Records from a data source

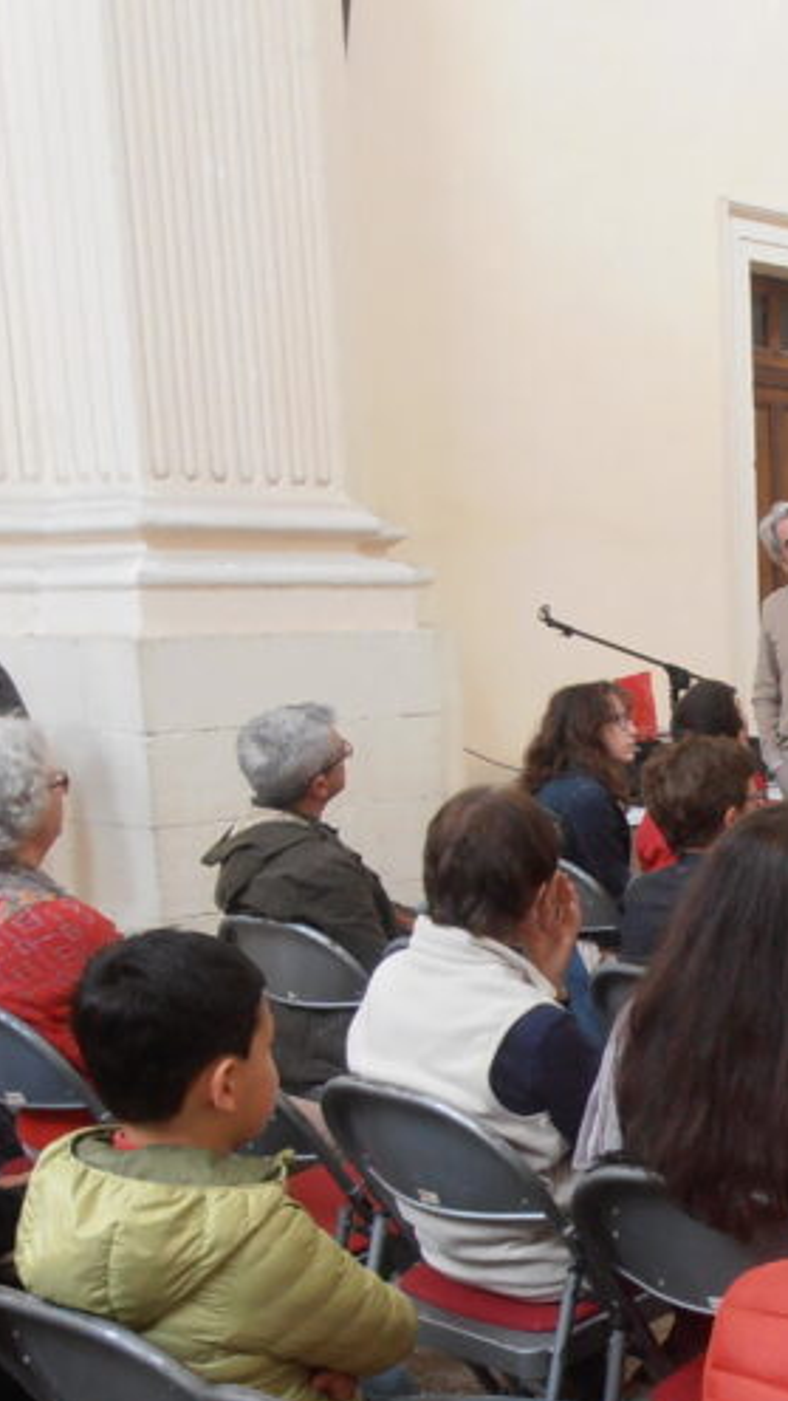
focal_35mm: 54
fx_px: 2006
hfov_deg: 20.4
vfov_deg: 37.6
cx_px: 1005
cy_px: 1037
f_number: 3
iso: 125
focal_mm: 4.2
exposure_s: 1/13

## Task goal
Retype all the entries word for word; the pictures stay out.

## Finished exercise
focal_35mm: 54
fx_px: 2006
hfov_deg: 20.4
vfov_deg: 37.6
cx_px: 1005
cy_px: 1037
f_number: 3
iso: 125
focal_mm: 4.2
exposure_s: 1/13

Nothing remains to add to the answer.